Menurutnya, karunia kesetiaan termanifestasikan dalam sukacita ketekunan. Dan sukacita itu bersinar di wajah mereka yang membaktikan hidupnya secara total kepada Allah. Mengutip Paus Fransiskus, sukacita menjadi kebutuhan dan landasan hidup manusia. Demikian pula kaum hidup bakti mesti selalu menghidupkan sukacita panggilan mereka dalam hidup sehari-hari, karena seorang hidup bakti telah menanggapi panggilan Tuhan, memilih kasihNya dan untuk memberikan kesaksian tentang InjilNya dalam pelayanan Gereja.

Pada bagian lain dari presentasinya, P. Viktor Doddy Sau Sasi, CMF memaparkan materi tentang keterpisahan anggota hidup bakti dari tarekatnya yang dilihat dari kacamata Hukum Gereja sebagaimana tertuang dalam Kitab Hukum Kanonik.
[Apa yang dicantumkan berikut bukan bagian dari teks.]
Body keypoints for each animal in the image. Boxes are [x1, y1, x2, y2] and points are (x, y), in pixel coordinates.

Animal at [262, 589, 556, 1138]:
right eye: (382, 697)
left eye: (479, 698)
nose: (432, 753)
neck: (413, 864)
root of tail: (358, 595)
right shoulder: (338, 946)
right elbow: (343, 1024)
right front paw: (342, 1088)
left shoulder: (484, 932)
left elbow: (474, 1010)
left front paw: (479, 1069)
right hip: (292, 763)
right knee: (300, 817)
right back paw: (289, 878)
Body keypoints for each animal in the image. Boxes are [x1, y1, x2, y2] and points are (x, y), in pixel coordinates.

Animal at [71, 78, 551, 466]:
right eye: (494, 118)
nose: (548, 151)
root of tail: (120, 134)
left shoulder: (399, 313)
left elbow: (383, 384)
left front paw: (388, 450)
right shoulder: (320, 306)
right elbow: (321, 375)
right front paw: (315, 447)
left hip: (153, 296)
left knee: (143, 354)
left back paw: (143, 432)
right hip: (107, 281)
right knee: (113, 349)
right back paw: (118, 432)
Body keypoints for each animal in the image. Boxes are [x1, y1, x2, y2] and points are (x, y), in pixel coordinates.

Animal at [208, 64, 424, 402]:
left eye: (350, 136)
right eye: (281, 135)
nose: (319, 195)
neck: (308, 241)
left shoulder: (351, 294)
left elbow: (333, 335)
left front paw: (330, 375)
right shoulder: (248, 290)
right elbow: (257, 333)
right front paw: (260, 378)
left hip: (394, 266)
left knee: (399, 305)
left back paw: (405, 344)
Dua hal yang dibagikan terkait hal ini adalah perpindahan ke tarekat lain dan tentang keluar dari tarekat. Kedua hal ini dibicarakan menurut hukum yang berlaku sah dalam Gereja.

Kemudian, materi hari ketiga dilanjutkan dengan presentasi materi dari Sr. Rosaria Nur Hardiningsih, CB. Dalam pemaparannya, Sr. Rosaria Nur Hardiningsih, CB mempresentasikan materinya dengan judul “Kesaksian dan Kesetiaan Elisabeth Gruyters dalam Menghayati Hidup Bakti”.  
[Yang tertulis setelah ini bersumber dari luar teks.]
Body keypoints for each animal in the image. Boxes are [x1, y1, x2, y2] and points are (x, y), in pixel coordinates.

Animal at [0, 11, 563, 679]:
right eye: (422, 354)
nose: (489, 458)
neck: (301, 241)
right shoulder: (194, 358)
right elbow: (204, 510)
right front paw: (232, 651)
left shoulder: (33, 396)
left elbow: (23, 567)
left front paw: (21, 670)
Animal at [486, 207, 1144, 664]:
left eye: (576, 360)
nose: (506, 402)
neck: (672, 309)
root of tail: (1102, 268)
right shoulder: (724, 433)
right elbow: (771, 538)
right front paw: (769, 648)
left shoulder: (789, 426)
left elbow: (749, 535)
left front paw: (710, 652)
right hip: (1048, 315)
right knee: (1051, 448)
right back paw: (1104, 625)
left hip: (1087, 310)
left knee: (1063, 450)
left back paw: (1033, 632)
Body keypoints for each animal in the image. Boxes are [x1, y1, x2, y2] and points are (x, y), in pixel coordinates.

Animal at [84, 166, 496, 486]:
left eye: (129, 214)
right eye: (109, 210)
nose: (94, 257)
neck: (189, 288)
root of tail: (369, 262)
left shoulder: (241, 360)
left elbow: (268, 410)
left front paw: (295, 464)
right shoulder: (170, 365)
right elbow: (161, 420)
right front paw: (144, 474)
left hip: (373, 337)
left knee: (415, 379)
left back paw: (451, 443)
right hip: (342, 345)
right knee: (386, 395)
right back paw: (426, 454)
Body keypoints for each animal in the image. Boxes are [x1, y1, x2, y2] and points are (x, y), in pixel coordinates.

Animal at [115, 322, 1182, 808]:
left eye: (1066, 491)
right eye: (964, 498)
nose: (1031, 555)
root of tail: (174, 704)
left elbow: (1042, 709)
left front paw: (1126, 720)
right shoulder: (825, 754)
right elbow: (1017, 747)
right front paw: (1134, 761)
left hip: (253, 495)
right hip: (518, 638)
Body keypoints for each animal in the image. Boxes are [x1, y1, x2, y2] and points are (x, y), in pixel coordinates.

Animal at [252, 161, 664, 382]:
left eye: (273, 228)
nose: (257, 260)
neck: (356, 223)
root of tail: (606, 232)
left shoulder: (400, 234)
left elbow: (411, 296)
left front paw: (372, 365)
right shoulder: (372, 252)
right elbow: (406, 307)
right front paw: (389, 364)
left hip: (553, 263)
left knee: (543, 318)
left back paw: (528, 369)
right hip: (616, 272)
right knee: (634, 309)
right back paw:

Dalam kesaksiannya terkait hidup dari Elisabeth Gruyters, Sr. Rosaria Nur Hardiningsih, CB menuturkan bahwa Elisabeth Gruyters adalah seorang yang sungguh hidup dekat dengan Allah. Kesetiaan Elisabeth Gruyters adalah tanda kedekatannya dengan Allah. Bagi Elisabeth Gruyters, hidup bakti berarti menjadikan Allah sebagai pemimpin utama dalam hidup. Di hadapan Allah, yang dapat dilakukannya hanyalah menyerahkan diri seutuhnya kepada kehendak-Nya dan tetap bertekun dalam doa. Kedekatan dengan Allah menjadi sarana utama bagi Elisabeth Gruyters untuk menjaga panggilan hidup baktinya. Seperti kata Pemazmur, hanya dekat Allah saja aku tenang (Maz 62:2).
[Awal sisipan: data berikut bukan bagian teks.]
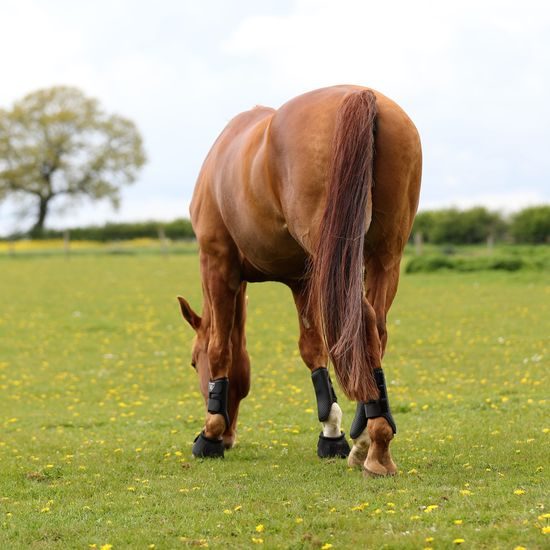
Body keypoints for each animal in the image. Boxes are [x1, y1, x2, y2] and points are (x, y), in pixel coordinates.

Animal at [177, 84, 422, 476]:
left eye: (192, 361)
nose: (229, 436)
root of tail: (361, 94)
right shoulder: (301, 280)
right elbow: (312, 350)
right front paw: (332, 435)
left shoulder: (216, 262)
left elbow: (220, 347)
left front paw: (210, 433)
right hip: (384, 258)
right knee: (376, 331)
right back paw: (366, 439)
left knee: (364, 326)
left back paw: (377, 450)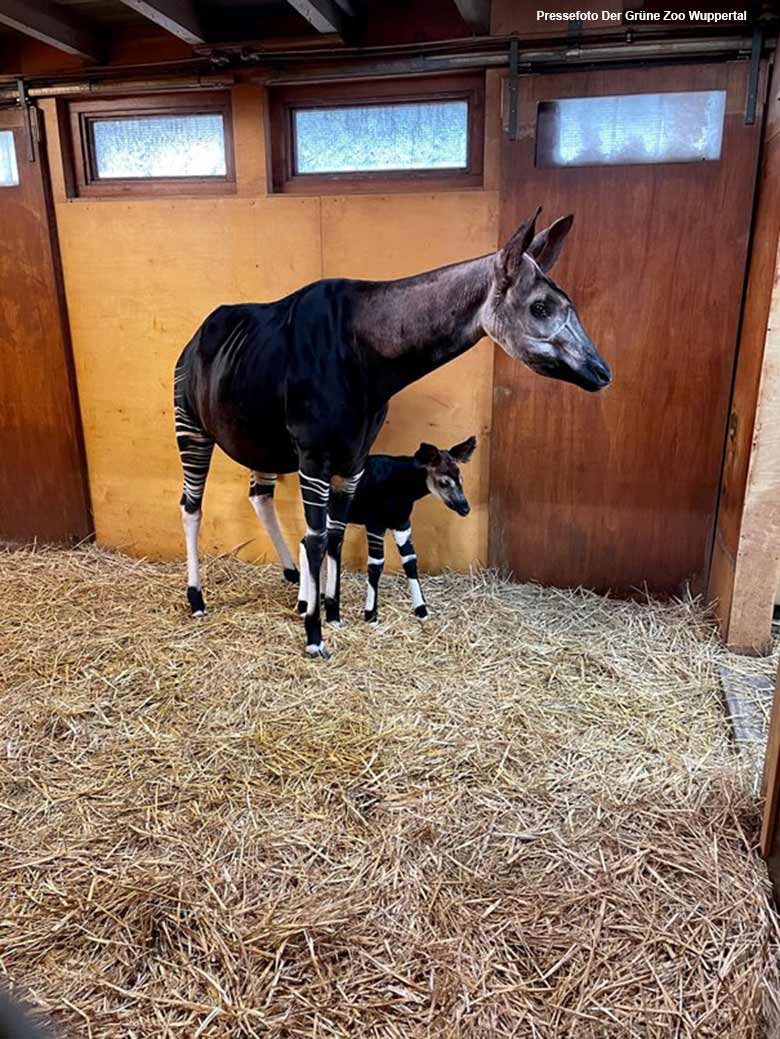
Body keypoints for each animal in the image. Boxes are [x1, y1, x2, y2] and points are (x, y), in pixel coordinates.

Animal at [297, 436, 475, 623]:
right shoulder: (376, 524)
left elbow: (410, 562)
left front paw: (421, 609)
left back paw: (321, 597)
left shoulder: (402, 523)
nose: (465, 508)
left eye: (461, 480)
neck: (401, 487)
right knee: (308, 544)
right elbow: (376, 564)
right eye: (443, 483)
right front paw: (370, 614)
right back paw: (304, 605)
PHB XV 2025 kali ini diadakan secara online via aplikasi zoom yang berlangsung selama tiga hari, yakni pada 30 Januari 2025 sampai 1 Februari 2025. PHB XV 2025 ini diikuti oleh kaum hidup bakti dari berbagai Kongregasi atau Tarekat hidup bakti baik laki-laki maupun perempuan yang tersebar di seluruh Indonesia. Para peserta PHB XV 2025 diikuti oleh semua tingkatan, mulai dari aspiran, postulan, novis, yang berkaul sementara, yang berkaul kekal, hingga imam.